In today's post, I will explain the differences and some of the defenses that can be utilized if wrongly accused
Criminal Damage to Property in the First Degree
Georgia Law defines the offense of criminal damage to property in the first degree in Georgia as:
A person commits the offense of criminal damage to property in the first degree when he knowingly and without authority interfere with any property in a manner as to endanger human life; or knowingly and without authority and by force or violence interfere with the operation of public communication, public transportation, sewerage, drainage, water supply, gas, power, or other public utility service or with any constituent power thereof. O.C.G.A. §16-7-22.
A criminal damage to property in the first degree conviction in Georgia is classified as a felony, and the punishment will be a prison term between one and ten years.
Criminal Damage to Property in the Second Degree
Georgia Law defines the offense of criminal damage to property in the second degree in Georgia as:
A person commits the offense of criminal damage to property in the second degree when they intentionally damage any property of another person without their consent, and the damage, therefore, exceeds $500.00; or recklessly or intentionally, by means of fire or explosive, damages property of another person. O.C.G.A. §16-7-23.
A criminal damage to property in the second degree conviction in Georgia is also classified as a felony, and the punishment will be a prison term between one and five years.

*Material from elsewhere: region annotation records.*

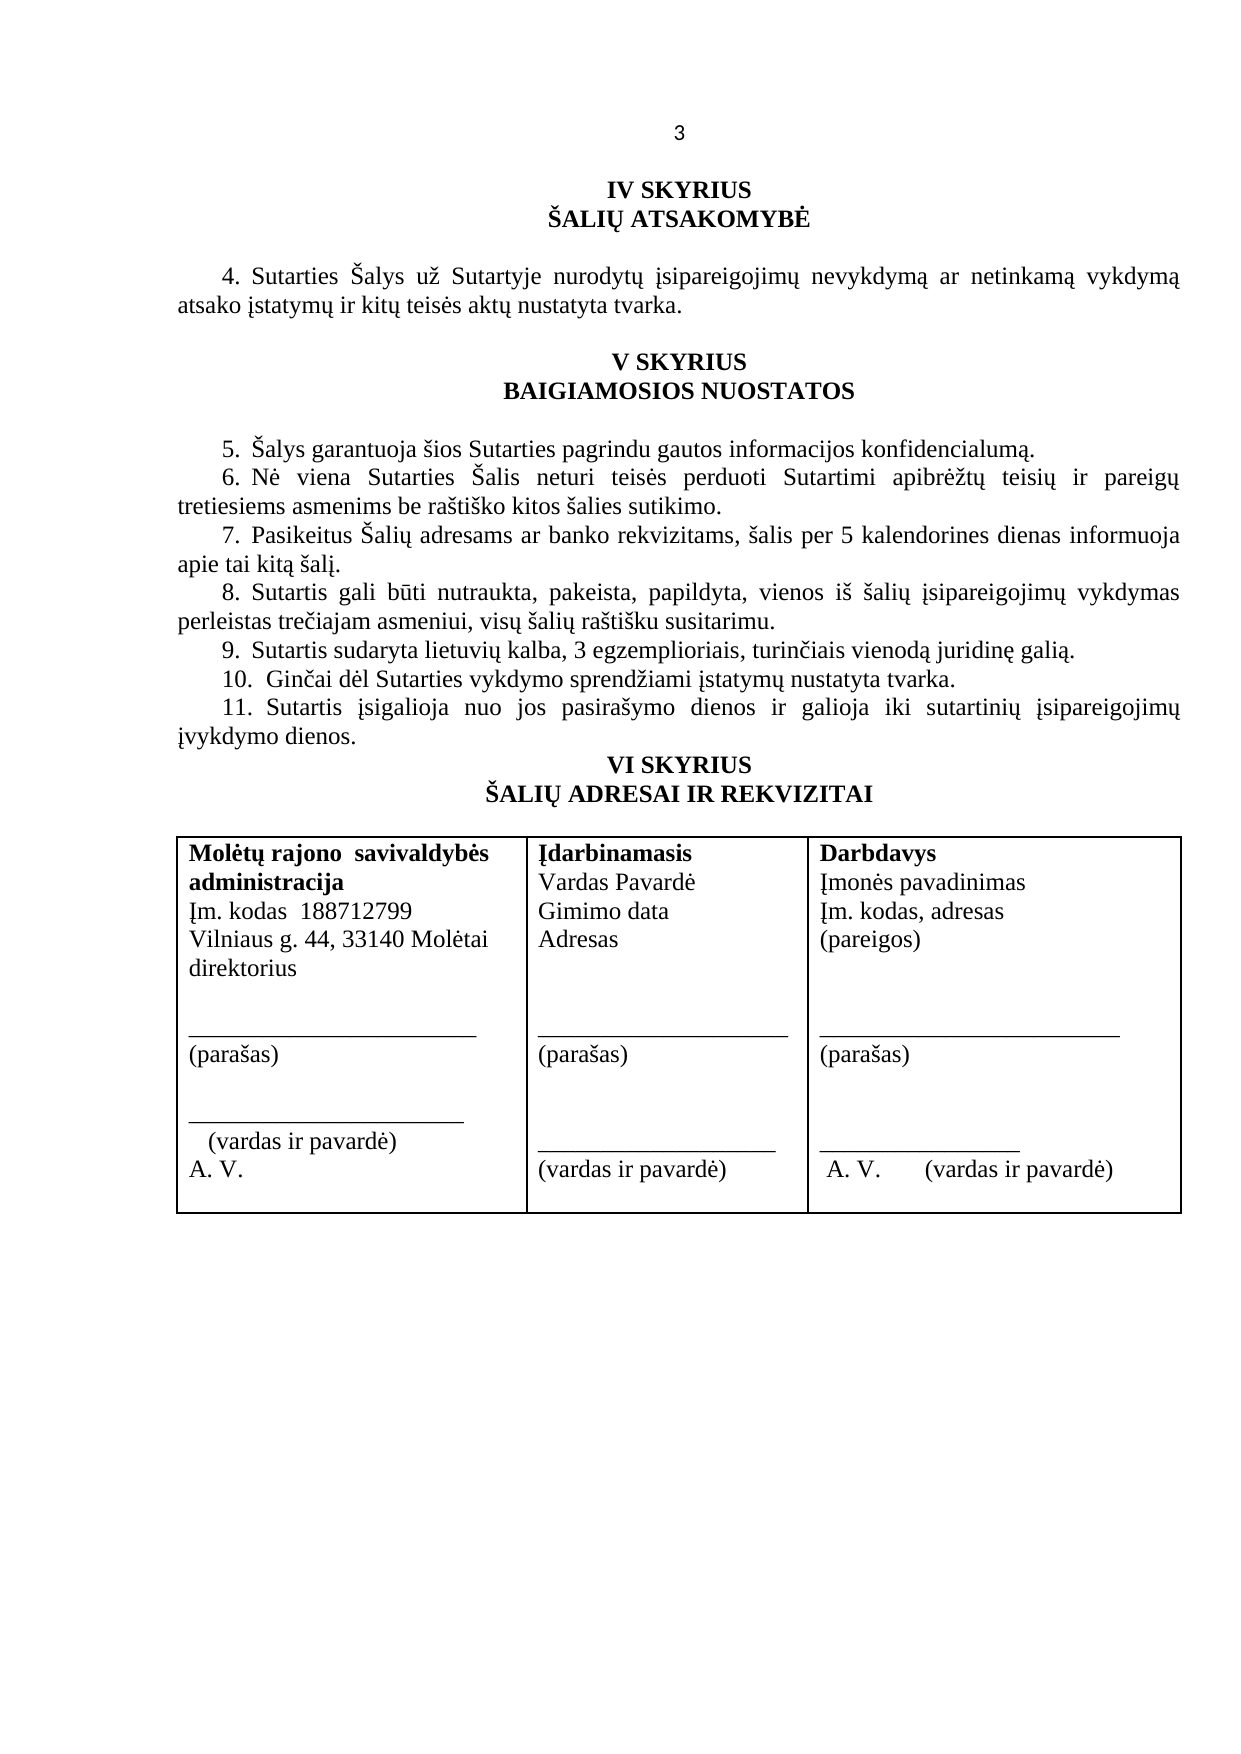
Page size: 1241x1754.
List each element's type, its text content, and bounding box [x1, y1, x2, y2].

text 7. Pasikeitus Šalių adresams ar banko rekvizitams, šalis per 5 kalendorines dienas informuoja apie tai kitą šalį. [177, 520, 1181, 577]
text VI SKYRIUS [177, 750, 1181, 779]
text 10. Ginčai dėl Sutarties vykdymo sprendžiami įstatymų nustatyta tvarka. [177, 664, 1181, 692]
text 5. Šalys garantuoja šios Sutarties pagrindu gautos informacijos konfidencialumą. [177, 434, 1181, 462]
text 8. Sutartis gali būti nutraukta, pakeista, papildyta, vienos iš šalių įsipareigojimų vykdymas perleistas trečiajam asmeniui, visų šalių raštišku susitarimu. [177, 577, 1181, 635]
table_cell (vardas ir pavardė) A. V. [178, 1126, 526, 1212]
text 11. Sutartis įsigalioja nuo jos pasirašymo dienos ir galioja iki sutartinių įsipareigojimų įvykdymo dienos. [177, 692, 1181, 750]
text IV SKYRIUS [177, 175, 1181, 204]
text 9. Sutartis sudaryta lietuvių kalba, 3 egzemplioriais, turinčiais vienodą juridinę galią. [177, 635, 1181, 664]
text 6. Nė viena Sutarties Šalis neturi teisės perduoti Sutartimi apibrėžtų teisių ir pareigų tretiesiems asmenims be raštiško kitos šalies sutikimo. [177, 462, 1181, 520]
text 4. Sutarties Šalys už Sutartyje nurodytų įsipareigojimų nevykdymą ar netinkamą vykdymą atsako įstatymų ir kitų teisės aktų nustatyta tvarka. [177, 261, 1181, 319]
table_header Įdarbinamasis Vardas Pavardė Gimimo data Adresas [528, 838, 807, 1011]
table_cell ________________________ (parašas) [809, 1011, 1180, 1126]
table_cell ____________________ (parašas) [528, 1011, 807, 1126]
table_cell ___________________ (vardas ir pavardė) [528, 1126, 807, 1212]
table_header Molėtų rajono savivaldybės administracija Įm. kodas 188712799 Vilniaus g. 44, 33140 Molėtai direktorius [178, 838, 526, 1011]
table_cell ________________ A. V. (vardas ir pavardė) [809, 1126, 1180, 1212]
table_header Darbdavys Įmonės pavadinimas Įm. kodas, adresas (pareigos) [809, 838, 1180, 1011]
table_cell _______________________ (parašas) ______________________ [178, 1011, 526, 1126]
text V SKYRIUS [177, 347, 1181, 376]
text ŠALIŲ ATSAKOMYBĖ [177, 204, 1181, 232]
text ŠALIŲ ADRESAI IR REKVIZITAI [177, 779, 1181, 807]
text BAIGIAMOSIOS NUOSTATOS [177, 376, 1181, 405]
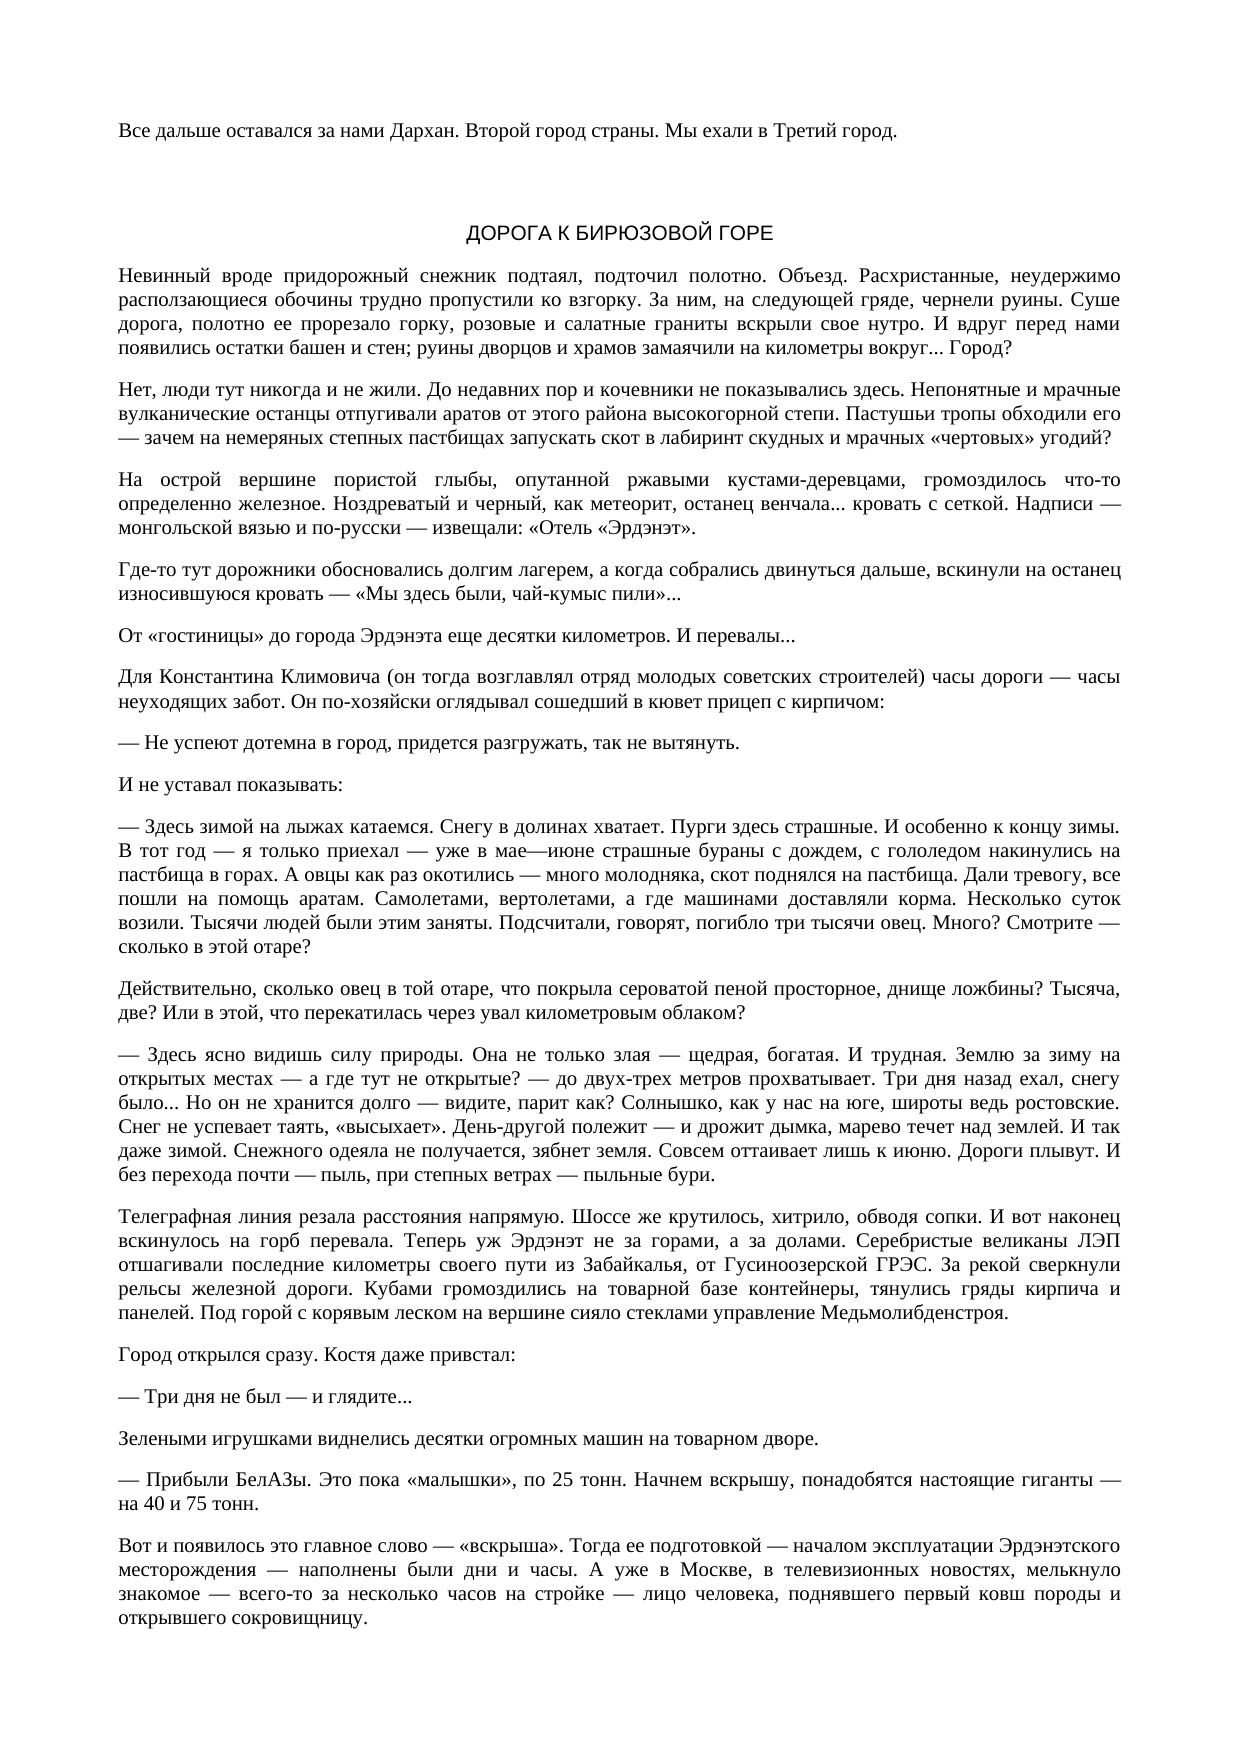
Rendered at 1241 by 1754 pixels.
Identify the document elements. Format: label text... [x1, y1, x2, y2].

As a Georgia Criminal Defense Attorney, I do my best to note that no one should be presumed guilty just because they have been accused of a criminal offense. In fact, by law, everyone is to be presumed innocent until proven guilty.
With both of the above-mentioned offenses, the prosecution will have to prove that the accused person is guilty beyond a reasonable doubt. This includes demonstrating that the accused person did not only cause the damage, but they did it intentionally.
There are a number of Georgia Criminal Defenses that apply to both first degree criminal damage to property in Georgia and second degree criminal damage to property in Georgia.
Some defenses that apply include the following:
- The damage was accidental.
- There was authority to interfere.
- Causing the damage was done unintentionally.
- There was consent from the owner of the property to cause the damage.